[Opening RECORDS FOR THE TASK section]

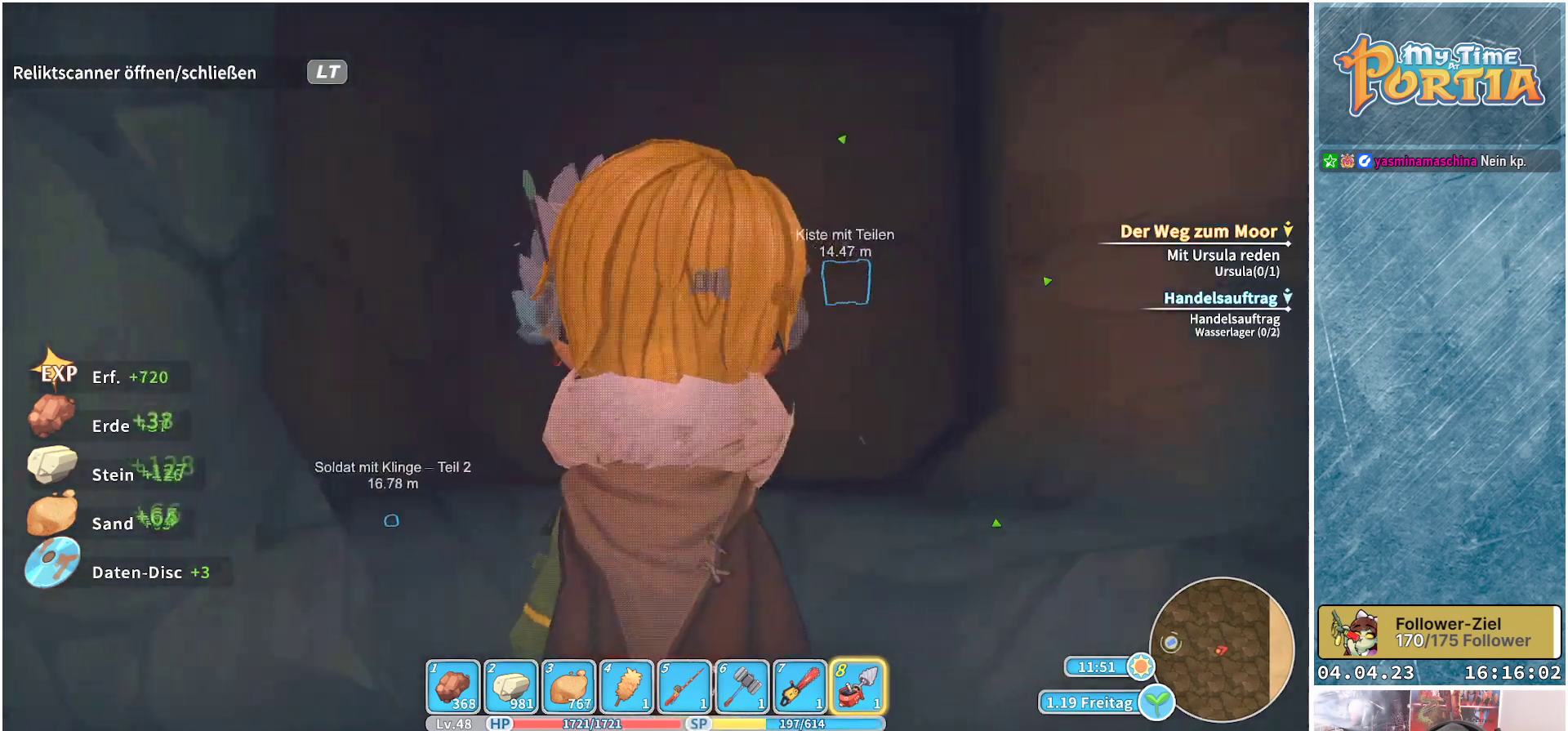
{"buttons": [], "left_stick": "up", "right_stick": "center", "events": [[133, "right_stick", "center"]]}
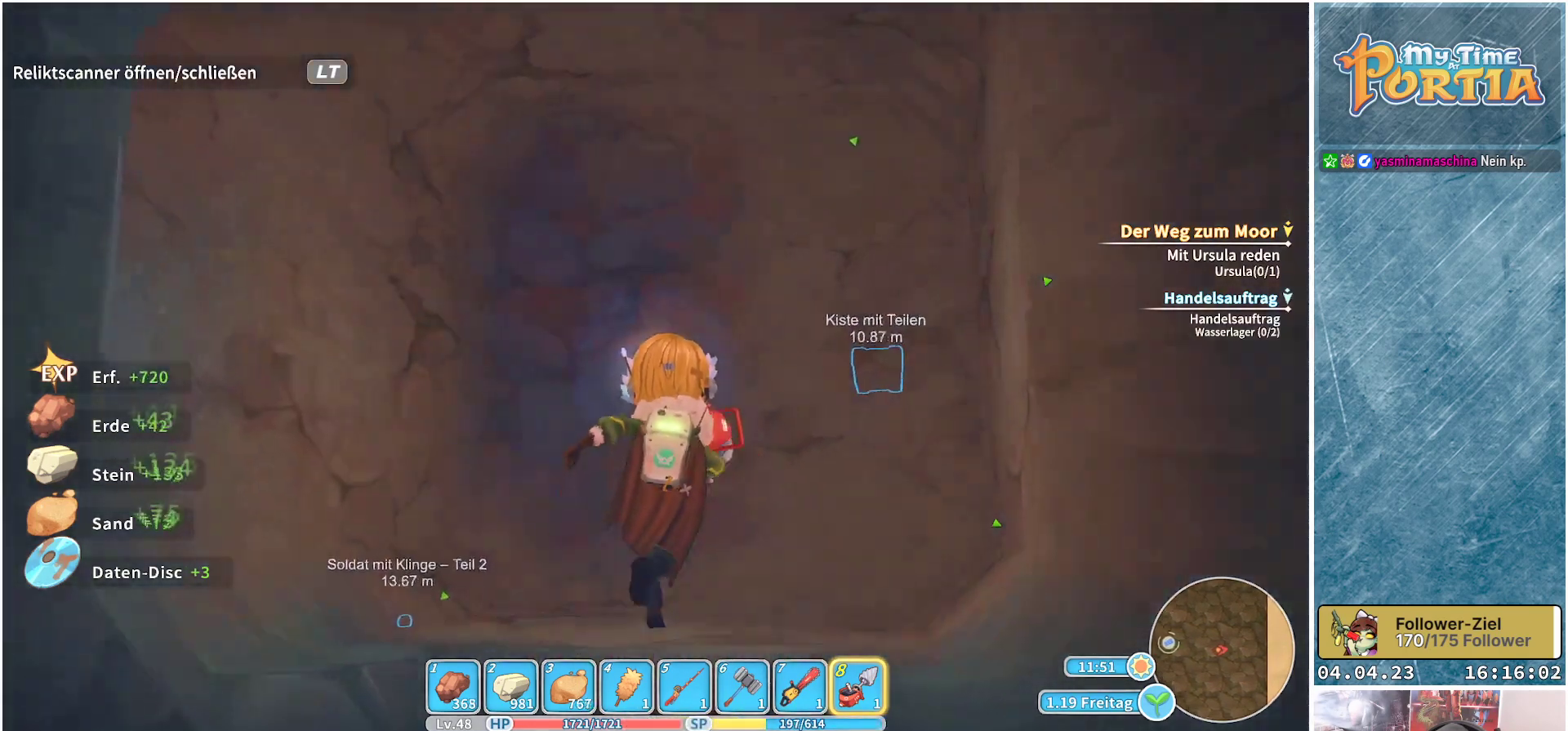
{"buttons": ["X"], "left_stick": "center", "right_stick": "center", "events": [[83, "X", "down"], [250, "left_stick", "center"]]}
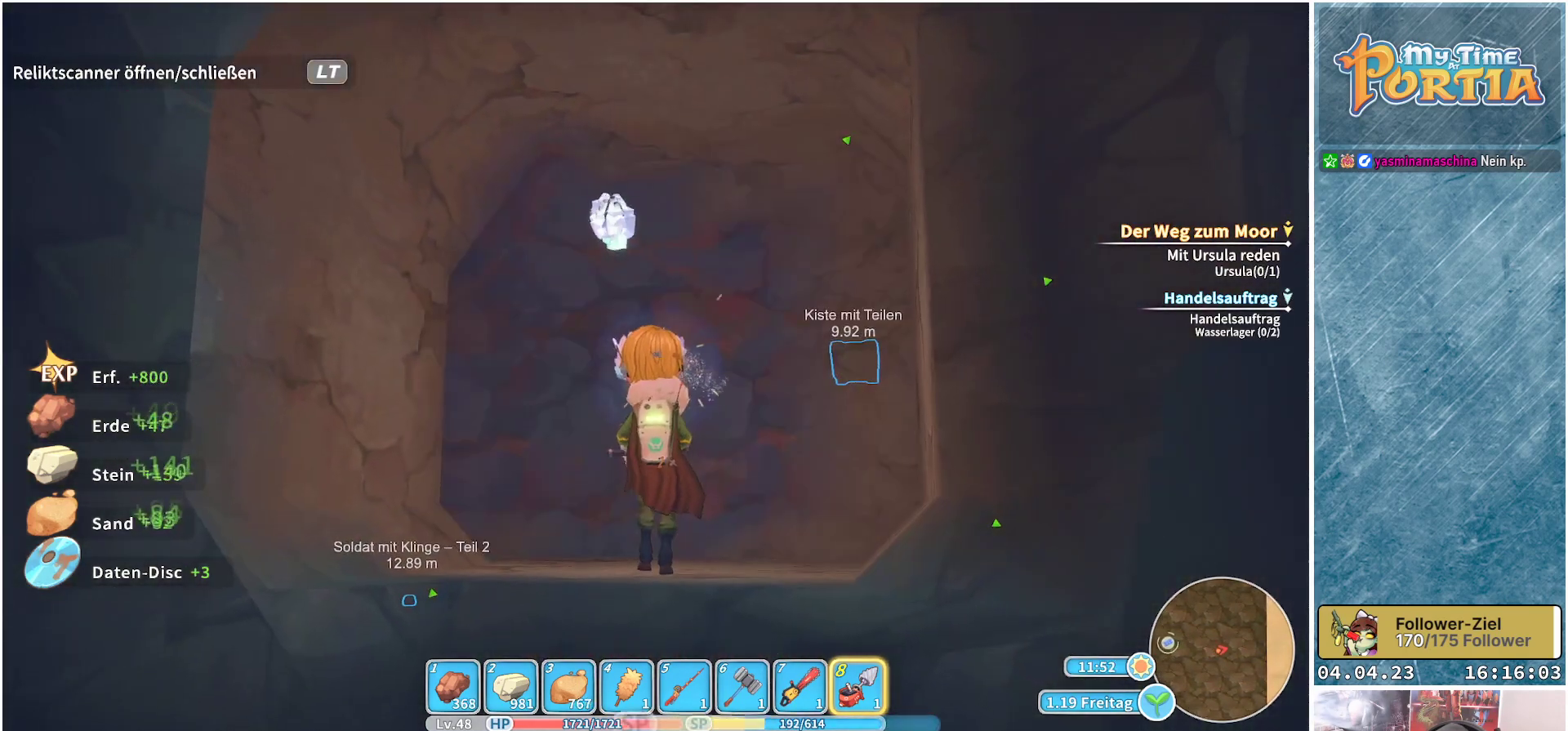
{"buttons": ["X"], "left_stick": "center", "right_stick": "center", "events": []}
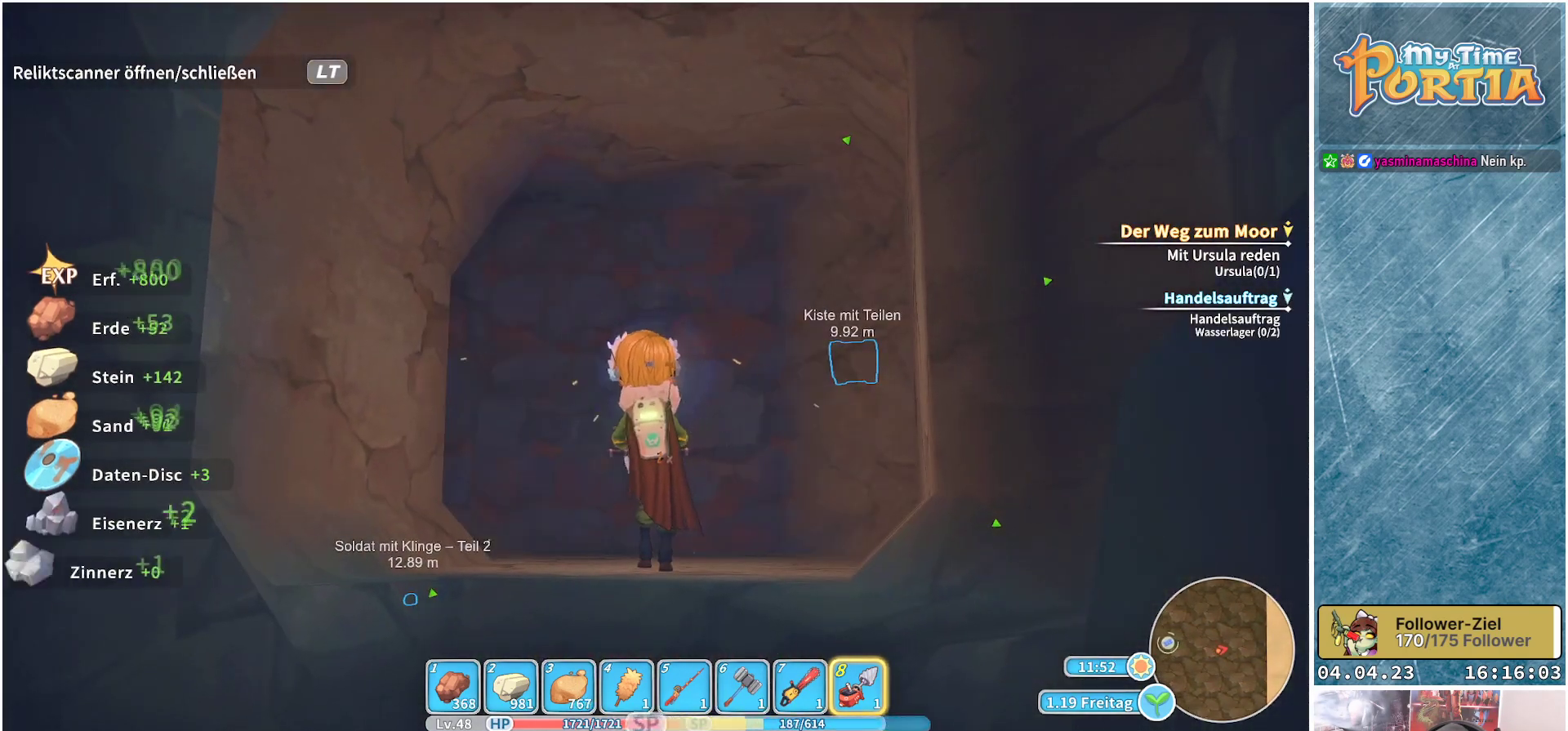
{"buttons": ["X"], "left_stick": "center", "right_stick": "center", "events": []}
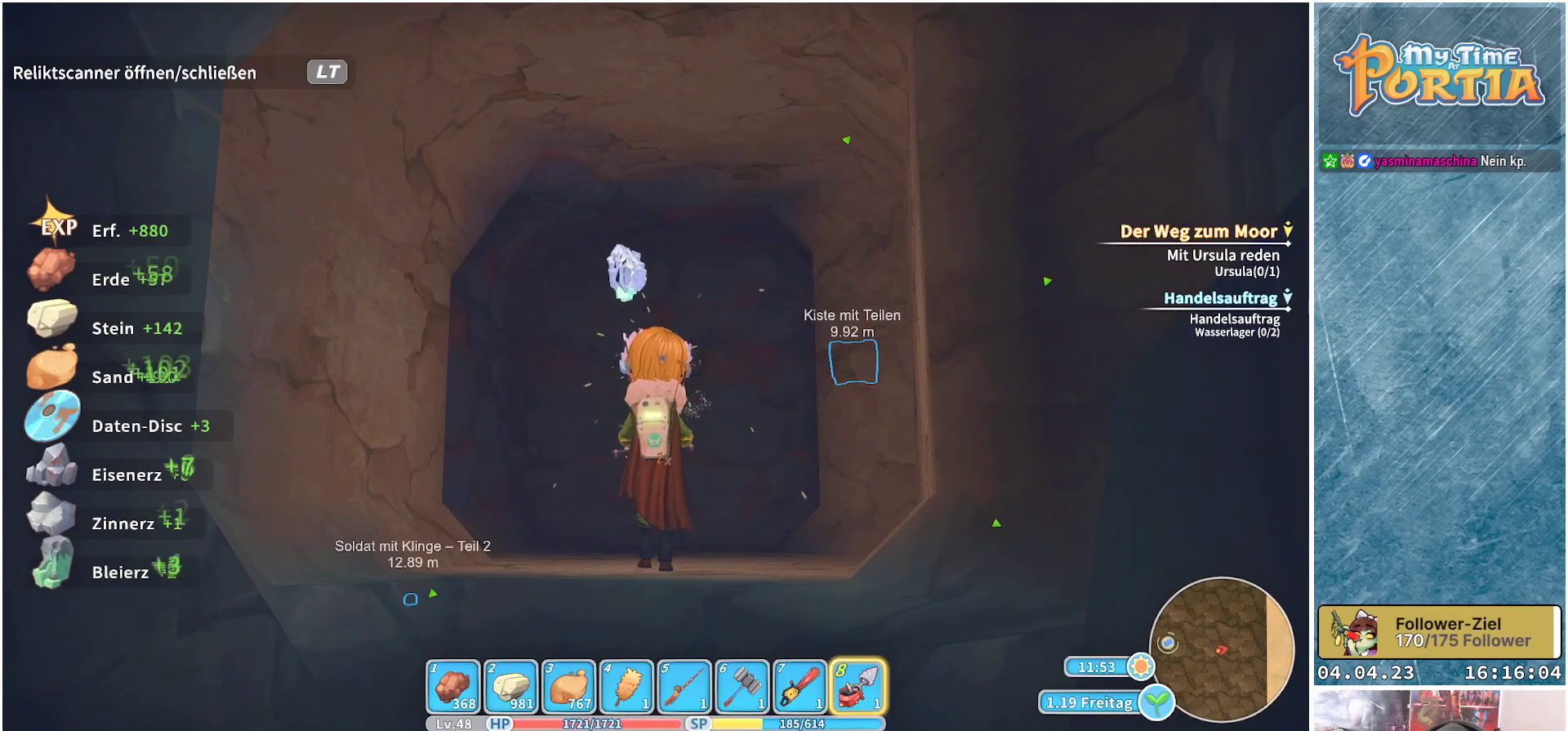
{"buttons": ["X"], "left_stick": "center", "right_stick": "center", "events": []}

[Closing RECORDS FOR THE TASK section]

## WHAT IS BEING ASKED
Every line of the records above should be reproduced exactly, with no pictures included.

## ANSWER TO THIS EXERCISE
{"buttons": [], "left_stick": "up", "right_stick": "center", "events": [[133, "right_stick", "center"]]}
{"buttons": ["X"], "left_stick": "center", "right_stick": "center", "events": [[83, "X", "down"], [250, "left_stick", "center"]]}
{"buttons": ["X"], "left_stick": "center", "right_stick": "center", "events": []}
{"buttons": ["X"], "left_stick": "center", "right_stick": "center", "events": []}
{"buttons": ["X"], "left_stick": "center", "right_stick": "center", "events": []}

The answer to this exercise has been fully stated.